Lo que el caso demuestra es la inhabilidad del sistema para enfrentar a un litigante con dinero, que puede disponer de una batería de abogados y asesores para cuestionar todo detalle y acudir en revisión de cada decisión. El caso de Fajardo fue un procedimiento penal, que se supone sea más rápido que lo civil porque envuelve derechos de acusados y víctimas. En la otra vertiente, la civil, la situación es aún más dramática, como hemos visto últimamente en el requerimiento de información que varios legisladores le hicieron a la privatizadora Luma Energy. Ya han pasado muchos meses desde que el Tribunal Superior de San Juan dictaminó la entrega de la información y, hasta la pasada semana, la empresa seguía manteniendo la Legislatura en la misma oscuridad en que nos tiene a todos.

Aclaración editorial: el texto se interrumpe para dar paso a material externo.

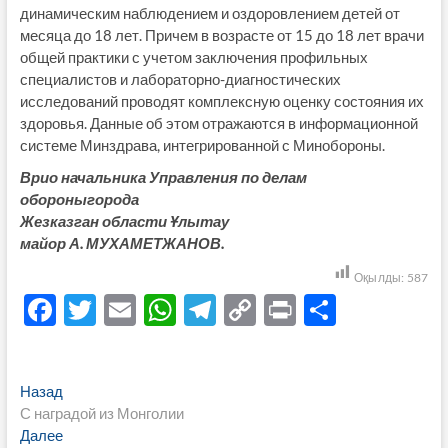
динамическим наблюдением и оздоровлением детей от
месяца до 18 лет. Причем в возрасте от 15 до 18 лет врачи
общей практики с учетом заключения профильных
специалистов и лабораторно-­диагностических
исследований проводят комплексную оценку состояния их
здоровья. Данные об этом отражаются в информационной
системе Минздрава, интегрированной с Минобороны.
Врио начальника Управления по делам
обороныгорода
Жезказган области Ұлытау
майор А. МУХАМЕТЖАНОВ.
Оқылды:
587
F
T
E
W
T
C
P
О
ac
w
m
h
el
o
ri
тп
e
itt
ail
at
e
p
nt
р
Навигация
Предыдущая
Назад
b
er
s
gr
y
а
запись:
С наградой из Монголии
по
o
A
a
Li
в
Следующая
Далее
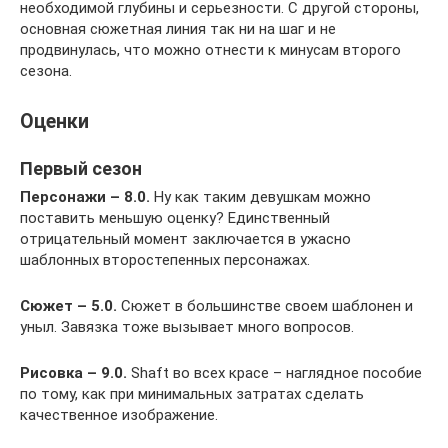
необходимой глубины и серьезности. С другой стороны,
основная сюжетная линия так ни на шаг и не
продвинулась, что можно отнести к минусам второго
сезона.
Оценки
Первый сезон
Персонажи – 8.0.
Ну как таким девушкам можно
поставить меньшую оценку? Единственный
отрицательный момент заключается в ужасно
шаблонных второстепенных персонажах.
Сюжет – 5.0.
Сюжет в большинстве своем шаблонен и
уныл. Завязка тоже вызывает много вопросов.
Рисовка – 9.0.
Shaft во всех красе – наглядное пособие
по тому, как при минимальных затратах сделать
качественное изображение.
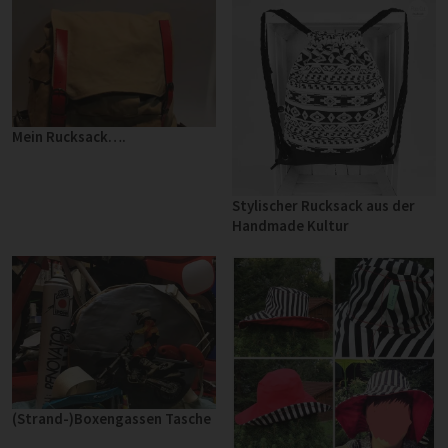
Mein Rucksack….
Stylischer Rucksack aus der
Handmade Kultur
(Strand-)Boxengassen Tasche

Fue al Apelativo varias veces, luego al Supremo, al Tribunal Federal y de vuelta al Superior, gastando millones de dólares del pueblo, todo para esconder información que, en su mayoría, todavía siguen escondiendo.

Esa permisividad judicial es lo que genera críticas. En el caso de Fajardo, el atraso benefició a un acusado con dinero, que disfrutó de dos años de libertad tras cometer un cruel asesinato. Sin embargo, como vimos al principio, ese imputado no fue el único beneficiado. El atraso aumentó la notoriedad del pleito, convirtiéndolo en drama, y la escena final le sirvió de escondite a quienes días antes habían traicionado el futuro de Puerto Rico.